• Opdracht: Schrijf uit de tekst over gezangen en geestelijke liederen letterlijk het stuk over dat begint bij "Het onderling spreken" en eindigt bij "om bestaande liederen.".

• Aangeleverde tekst:

# # # #

-DIA- schreef:Hendrikus schreef:amateur-theoloog schreef:Heel veel gezangen zijn min of meer evangelisch en daarmee on-Bijbels. Heel opwekkend van aard, de doodstaat van een mens komt er amper in voor. Alleen maar dat Jezus er wel voor jouw is. Triest, die gezangen. Ik zeg natuurlijk niet dat alle liederen deze inhoud hebben, maar toch vrijwel de meesten.
Toch vreemd dat er dan in de Bijbel staat "Sprekende onder elkander met psalmen, en lofzangen, en geestelijke liederen". Triest, die lofzangen en die geestelijke liederen? Vast een vergissing van de bijbelschrijver?
Dat spreekt het levende volk, en daar mag wel eens een nieuw lied in hun hart zijn.
We kenden zelfs mensen die buiten zichzelf van vreugde waren toen God de weg ontsloot.
Een mens die huppelende van zielenvreugd. We moeten niet zo aards denken, over geestelijke
zaken, want het lied dat God geeft kent de wereld niet, en zal ze ook nooit kennen. Maar Gods volk mag wel eens van vreugde opspringen in de God huns heils. Dan gaan de mensenwoorden ontbreken.
Uitleg studiebijbel over de tekst:
"en spreek onder elkaar met psalmen, lofzangen en geestelijke liederen, en zing voor de Heere en loof [Hem] in uw hart"
In de verzen 19-21 komt naar voren wat er gebeurt wanneer de gelovigen inderdaad vol zijn met de Geest (vs.18). Wanneer dit het geval is, uit dit zich in een onderling spreken in psalmen, hymnen en geestelijke liederen (vs.19a), in lofprijzing aan Christus (vs.19b) en in dankzegging aan God (vs.20). Zulk spreken is tot opbouw van de gemeente en tot eer van God (vgl. Kol.3:16, waar Paulus het heeft over elkaar leren en terechtwijzen).
Het onderling spreken wordt op een bijzondere manier getypeerd, namelijk met drie begrippen die op liederen duiden (‘psalmen, hymnen en geestelijke liederen’). Wat een verschil met het dronkemansgelal van hen die dronken zijn van wijn (vgl. vs.18)! Bij de drie begrippen ‘psalmen, hymnen en geestelijke liederen’ gaat het niet om een systematische opsomming van onderscheiden categorieën, maar om een stapeling van synonieme begrippen die samen staan voor de lofprijs die het spreken en zingen van de gemeente kenmerkt. Daarbij kan het gaan om spontane, door de Geest ingegeven liederen, maar ook om bestaande liederen.

# # # #

• Getoonde gegevens:

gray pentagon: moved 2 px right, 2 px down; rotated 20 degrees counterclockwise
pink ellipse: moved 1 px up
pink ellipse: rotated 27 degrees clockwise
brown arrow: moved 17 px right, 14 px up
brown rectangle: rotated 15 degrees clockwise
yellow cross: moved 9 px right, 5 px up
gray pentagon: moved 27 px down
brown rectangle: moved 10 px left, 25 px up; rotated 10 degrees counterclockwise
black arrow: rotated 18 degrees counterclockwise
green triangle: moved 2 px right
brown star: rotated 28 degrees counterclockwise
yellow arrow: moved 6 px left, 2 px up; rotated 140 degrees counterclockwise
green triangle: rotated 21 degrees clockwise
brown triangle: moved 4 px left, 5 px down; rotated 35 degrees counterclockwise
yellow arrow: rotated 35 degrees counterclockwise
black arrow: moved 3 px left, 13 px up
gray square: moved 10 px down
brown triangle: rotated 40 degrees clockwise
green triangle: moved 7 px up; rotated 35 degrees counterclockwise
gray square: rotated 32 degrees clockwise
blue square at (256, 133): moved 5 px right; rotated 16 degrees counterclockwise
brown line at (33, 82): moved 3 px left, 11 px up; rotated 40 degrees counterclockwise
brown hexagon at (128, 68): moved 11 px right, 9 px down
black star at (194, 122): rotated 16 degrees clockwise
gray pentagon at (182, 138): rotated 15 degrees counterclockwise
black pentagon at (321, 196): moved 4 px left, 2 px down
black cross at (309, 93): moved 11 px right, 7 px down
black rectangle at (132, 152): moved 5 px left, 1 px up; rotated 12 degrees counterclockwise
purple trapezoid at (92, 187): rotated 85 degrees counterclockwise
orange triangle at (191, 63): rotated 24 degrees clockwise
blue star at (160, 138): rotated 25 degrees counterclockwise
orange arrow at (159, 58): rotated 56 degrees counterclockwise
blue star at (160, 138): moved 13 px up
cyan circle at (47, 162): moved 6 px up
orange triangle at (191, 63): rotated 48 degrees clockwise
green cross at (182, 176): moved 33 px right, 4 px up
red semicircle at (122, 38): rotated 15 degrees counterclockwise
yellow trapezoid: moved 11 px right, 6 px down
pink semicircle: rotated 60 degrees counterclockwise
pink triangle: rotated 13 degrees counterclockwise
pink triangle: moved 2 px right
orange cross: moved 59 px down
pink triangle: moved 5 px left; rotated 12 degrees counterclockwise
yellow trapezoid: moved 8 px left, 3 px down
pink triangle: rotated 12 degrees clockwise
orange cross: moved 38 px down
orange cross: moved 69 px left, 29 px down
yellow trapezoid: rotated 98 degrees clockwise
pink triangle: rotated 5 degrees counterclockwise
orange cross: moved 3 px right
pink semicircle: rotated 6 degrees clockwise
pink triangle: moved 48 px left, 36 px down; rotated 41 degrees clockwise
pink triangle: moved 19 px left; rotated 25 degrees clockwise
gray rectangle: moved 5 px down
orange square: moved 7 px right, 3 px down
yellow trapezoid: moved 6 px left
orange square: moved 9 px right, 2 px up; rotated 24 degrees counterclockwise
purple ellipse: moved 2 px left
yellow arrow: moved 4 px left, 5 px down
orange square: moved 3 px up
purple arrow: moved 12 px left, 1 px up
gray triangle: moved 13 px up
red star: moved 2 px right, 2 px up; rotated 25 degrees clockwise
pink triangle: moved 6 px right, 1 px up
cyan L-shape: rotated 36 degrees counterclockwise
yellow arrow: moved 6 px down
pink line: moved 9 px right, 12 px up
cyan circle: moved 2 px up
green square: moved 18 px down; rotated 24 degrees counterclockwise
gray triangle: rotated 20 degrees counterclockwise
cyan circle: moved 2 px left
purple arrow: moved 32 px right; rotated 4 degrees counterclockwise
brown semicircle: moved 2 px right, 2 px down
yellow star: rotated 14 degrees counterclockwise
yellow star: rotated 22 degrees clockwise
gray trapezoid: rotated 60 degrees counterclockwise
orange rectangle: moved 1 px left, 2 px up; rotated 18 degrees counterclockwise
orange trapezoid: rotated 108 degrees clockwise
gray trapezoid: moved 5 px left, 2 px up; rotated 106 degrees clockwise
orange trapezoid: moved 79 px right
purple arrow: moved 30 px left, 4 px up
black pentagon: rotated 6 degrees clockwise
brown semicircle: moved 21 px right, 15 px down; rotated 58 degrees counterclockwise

# # # #

• Resultaat hieronder:
Het onderling spreken wordt op een bijzondere manier getypeerd, namelijk met drie begrippen die op liederen duiden (‘psalmen, hymnen en geestelijke liederen’). Wat een verschil met het dronkemansgelal van hen die dronken zijn van wijn (vgl. vs.18)! Bij de drie begrippen ‘psalmen, hymnen en geestelijke liederen’ gaat het niet om een systematische opsomming van onderscheiden categorieën, maar om een stapeling van synonieme begrippen die samen staan voor de lofprijs die het spreken en zingen van de gemeente kenmerkt. Daarbij kan het gaan om spontane, door de Geest ingegeven liederen, maar ook om bestaande liederen.